Exercise brief: Set down, character for character, the part of the rows below that opens with the line containing "genus: Lepidaploa" and runs to the end of the rows.

Start of Provided records

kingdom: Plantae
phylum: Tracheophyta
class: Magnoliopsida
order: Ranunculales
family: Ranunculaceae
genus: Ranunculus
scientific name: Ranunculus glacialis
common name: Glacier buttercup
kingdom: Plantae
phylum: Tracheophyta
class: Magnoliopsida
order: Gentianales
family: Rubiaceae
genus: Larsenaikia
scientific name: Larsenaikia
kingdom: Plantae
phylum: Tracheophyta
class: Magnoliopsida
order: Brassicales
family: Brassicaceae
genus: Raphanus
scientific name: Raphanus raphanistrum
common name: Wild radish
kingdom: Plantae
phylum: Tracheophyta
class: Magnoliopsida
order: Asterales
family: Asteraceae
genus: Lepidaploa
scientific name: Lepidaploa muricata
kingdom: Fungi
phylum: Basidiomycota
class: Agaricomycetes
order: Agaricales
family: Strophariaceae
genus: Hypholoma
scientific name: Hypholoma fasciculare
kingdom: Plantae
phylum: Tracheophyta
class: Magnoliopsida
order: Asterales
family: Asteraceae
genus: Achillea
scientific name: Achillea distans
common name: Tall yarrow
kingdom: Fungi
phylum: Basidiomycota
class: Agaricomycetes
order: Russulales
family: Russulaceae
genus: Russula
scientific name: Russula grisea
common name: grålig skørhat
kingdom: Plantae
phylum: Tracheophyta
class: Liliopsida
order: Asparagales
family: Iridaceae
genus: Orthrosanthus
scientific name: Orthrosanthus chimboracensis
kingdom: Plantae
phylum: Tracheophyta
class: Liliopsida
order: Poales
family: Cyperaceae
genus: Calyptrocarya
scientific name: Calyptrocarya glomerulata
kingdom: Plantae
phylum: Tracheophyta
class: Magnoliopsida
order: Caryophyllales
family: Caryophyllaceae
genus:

End of Provided records

Worked answer:
genus: Lepidaploa
scientific name: Lepidaploa muricata
kingdom: Fungi
phylum: Basidiomycota
class: Agaricomycetes
order: Agaricales
family: Strophariaceae
genus: Hypholoma
scientific name: Hypholoma fasciculare
kingdom: Plantae
phylum: Tracheophyta
class: Magnoliopsida
order: Asterales
family: Asteraceae
genus: Achillea
scientific name: Achillea distans
common name: Tall yarrow
kingdom: Fungi
phylum: Basidiomycota
class: Agaricomycetes
order: Russulales
family: Russulaceae
genus: Russula
scientific name: Russula grisea
common name: grålig skørhat
kingdom: Plantae
phylum: Tracheophyta
class: Liliopsida
order: Asparagales
family: Iridaceae
genus: Orthrosanthus
scientific name: Orthrosanthus chimboracensis
kingdom: Plantae
phylum: Tracheophyta
class: Liliopsida
order: Poales
family: Cyperaceae
genus: Calyptrocarya
scientific name: Calyptrocarya glomerulata
kingdom: Plantae
phylum: Tracheophyta
class: Magnoliopsida
order: Caryophyllales
family: Caryophyllaceae
genus:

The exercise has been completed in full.